# START OF Reading text

I'm with you on not buying a cheap one made that mistake with the geared road bike. People who don't ride them think they are silly money and can not understand why you would pay so much for a bike, but what a difference they are, like chalk and cheese. I think you've just convinced me to get one but you wouldn't have with my wife would you haha.
Never really fancied a Fixie I like free-wheeling every now and then.

Good weight, that's lighter than my TCR and I thought that was light


----------



## GGJ (15 Aug 2014)

I certainly got a bit of a shock when I put it on the scales as it's almost 1kg lighter than my Ridley Oval


Been doing a bit of polishing tonight, the old spare Shimano pedals are looking a bit worse for wear so I decided to give them a bit of a spruce up


Before





After





One done and one still to do


----------



## Andrew1971 (16 Aug 2014)

Them pedal's have come up really well. Good way to save some money too !!


----------



## GGJ (19 Aug 2014)

Managed to buy a 17° stem and fitted it today. I'll leave the extra steerer length for now until my T4 is a bit more supple then I'll look at slamming it





















Almost completed, just have to decide on a new seatpost. The one fitted was removed from another bike because it doesn't hold the saddle firmly so I need to make my mind up as to whether I want to match the stem with a Zipp Service Course SL beyond black or go for something different. I have to say I am liking the stealth of the Zipp but I grudge the almost £100 for an alloy stem


----------



## GGJ (26 Aug 2014)

Well I think that's the Giant Omnium sorted out for the time being, I decided to stick with a Ritchey seatpost but will keep a look out for a Zipp Service Course SL Beyond Black at the right price as there is no way I'm giving the best part of £100 for one.

Now I'm looking forward to trying it out on the track to compare it with the Ridley Oval


----------



## rb58 (26 Aug 2014)

Chain's slack 
Looking good!


----------



## zizou (26 Aug 2014)

Looks good...although on the Omnium you could perhaps drop the bars a couple of spacers and flip the stem until you get the flexibility back, would be a bit lighter and stiffer and IMO look a bit better.



rb58 said:


> Chain's slack
> Looking good!



Looks fine to me! Track bikes are more efficient with the chain a bit slacker, you dont need to worry about slipping a chain so much compared to on the road because the surface is alot smoother


----------



## GGJ (26 Aug 2014)

Slack, never, it's perfect and would be impossible to drop the chain where it is

I want to try it on the track before cutting the steerer, best start a bit high and work downwards. Will be taking some tools with me when I test drive it and make adjustments as required


----------



## ayceejay (26 Aug 2014)

Just a personal preference but I prefer the look of a chain set that is all one colour and the black Miche chain ring is just wrong in my eyes.

# END OF Reading text

* Directives:
- A) Print everything in the track bike forum thread from "I want to try" down to "ayceejay (26 Aug 2014)".
- B) Carry on the track bike forum thread from the point where it ends.

# START OF Provided material

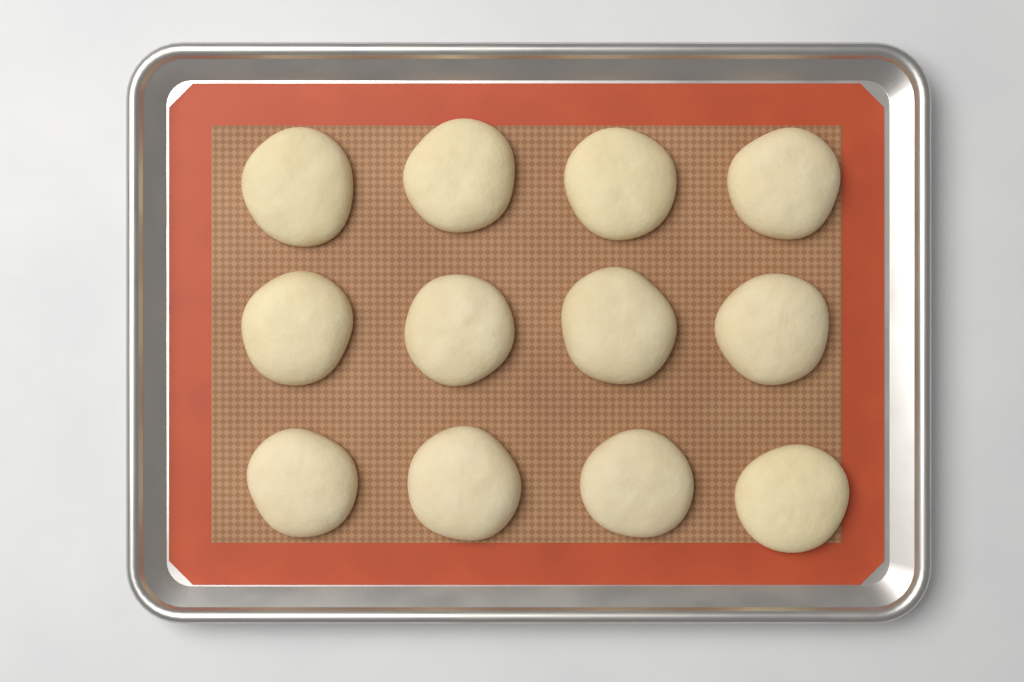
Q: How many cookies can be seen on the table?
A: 12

# END OF Provided material

* Task answers:
- A)
I want to try it on the track before cutting the steerer, best start a bit high and work downwards. Will be taking some tools with me when I test drive it and make adjustments as required


----------



## ayceejay (26 Aug 2014)

- B)
----------



## Old Plodder (26 Aug 2014)

Like the red spokes by the valves.


----------



## GGJ (26 Aug 2014)

ayceejay said:


> Just a personal preference but I prefer the look of a chain set that is all one colour and the black Miche chain ring is just wrong in my eyes.


Hmm, I actually think the black chainring looks good on this, kind of works well with the black of the frame, seatpost and stem



Old Plodder said:


> Like the red spokes by the valves.


Something a bit different, I guess they are for finding the valve easily


----------



## GGJ (8 Sep 2014)

I found some mega bargain Pro Vibe Carbon track bars for sale and had to have them

The carbon is rather lovely and they do not require bar tape as the grips are a roughened finish
















Now I have to decide which track bike they will be fitted to


----------



## GGJ (9 Sep 2014)

Decided to fit the bars to the Giant for the time being, could change my mind later and fit to the Ridley


----------



## Dan87 (28 Sep 2014)

the blue on the Giant is spot on!


----------



## GGJ (28 Sep 2014)

Well I've changed my mind again and put the Pro-Vibe carbon track bars on the Oval along with a Deda Zero100 Pista 17° stem and put some Deda track bars on the Omnium


----------



## Basil.B (28 Sep 2014)

Slam that stem and that Giant would be perfect!


----------



## GGJ (28 Sep 2014)

Need to wait until the T4 fracture has recovered


----------



## Andrew1971 (30 Sep 2014)

I do like the giant bike very good


----------



## Basil.B (30 Sep 2014)

GGJ said:


> Need to wait until the T4 fracture has recovered


Fair do's!


----------



## GGJ (1 Oct 2014)

Managed to get a few laps of the track today on the Omnium, just requires a minor saddle adjustment and all will be good


----------



## DaveS (10 Oct 2014)

Those carbon bars are art! Stiff enough?


----------



## GGJ (11 Oct 2014)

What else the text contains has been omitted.